In the essay on street vendors in Karachi, how large is the space on which the hawkers load their goods?

TEXT SECTION:
-- begin --

The baba on the road
One of my earliest memories of my home in Karachi is that of
the variety of people who’d visit our street during all odd times of the day,
from purposes as varied as to selling sanitary products to asking for chanda.
Like all third world countries, street vendors are an
integral part of the scenery you see on the roads.
Hawking their goods, these
tireless people would come from extremely poor backgrounds, refusing to give in
to the ease of begging, yet still being unable to make any good of their day’s
earning because of a lack of education, employment concepts and sometimes plain
common sense.
As a visitor from a country as rich and spoilt as Saudi
Arabia, these street hawkers would be a charming yet simultaneously intimidating
aspect for us children. We’d be charmed by the amount of good (and the sheer
variety as well) loaded on a space no bigger than a small dining table on
wheels; at the same time, we’d find their appearance of squalor, dust and empty
eyes intimidating. (I initially used to think that we only felt this way being
girls, but later my brothers would agree with us. However, I would like to add
that soon what got added to the list of intimidation factors were lewd looks which
no desi man can resist giving)

-- end --

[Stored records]
-- begin --

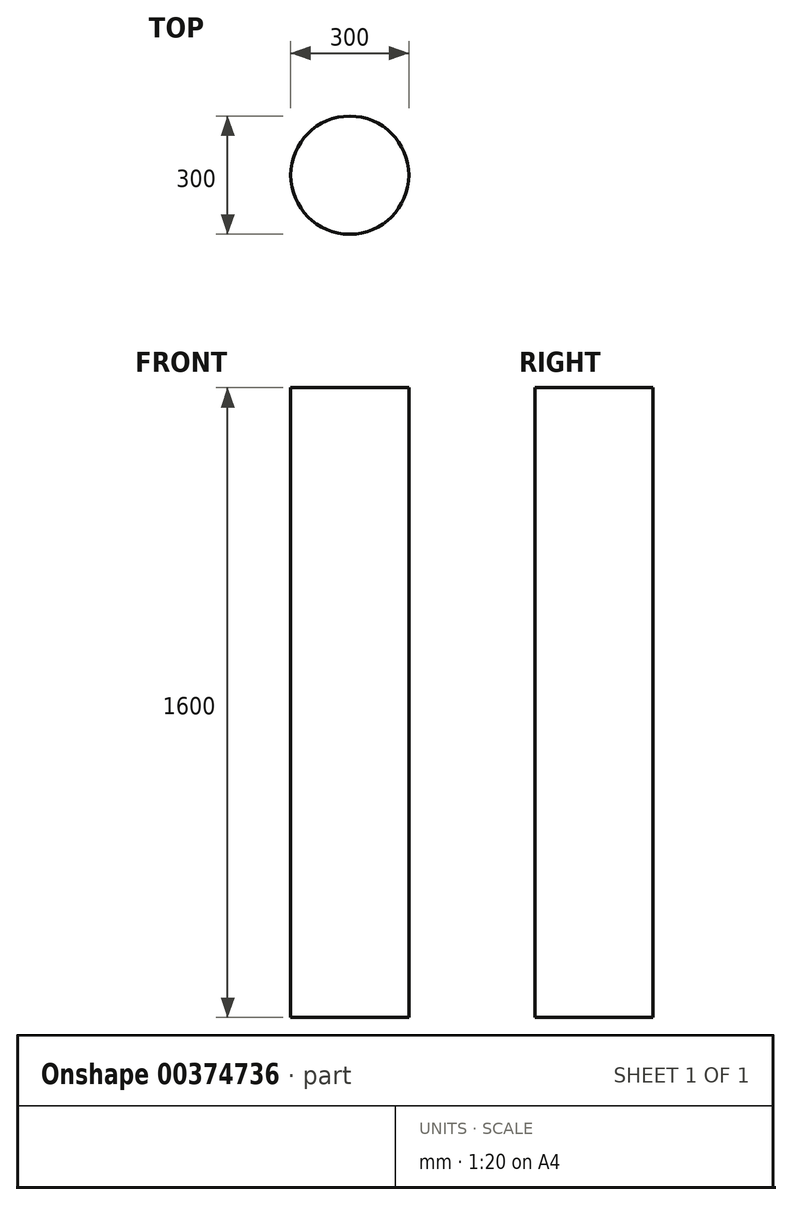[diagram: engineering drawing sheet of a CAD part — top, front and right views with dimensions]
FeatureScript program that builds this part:
annotation { "Feature Type Name" : "Feature", "Feature Type Description" : "" }
export const myFeature = defineFeature(function(context is Context, id is Id, definition is map)
    precondition{}
    {
        {
            var Q0;
            Q0=qCreatedBy(makeId("Top.planeOp"),FACE);
            var sketch = newSketch(context, id + "F0", { "sketchPlane" : qUnion([Q0])});
            skCircle(sketch, "E0", {"center": v(0, 0) * mm, "radius": 150 * mm});
            skSolve(sketch);
        }
        {
            var Q0;
            Q0=makeQuery(id+"F0.imprint","IMPRINT",FACE,{"disambiguationData":[TD([[makeQuery(id+"F0.imprint","IMPRINT",EDGE,{"derivedFrom":sQuery(id+"F0.wireOp",EDGE,"E0")}),1.0]])]});
            extrude(context, id + "F1", {"entities" : qUnion([Q0]), "depth" : 1600 * mm});
        }
    });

-- end --

RESULT OF THE TASK: No bigger than a small dining table on wheels.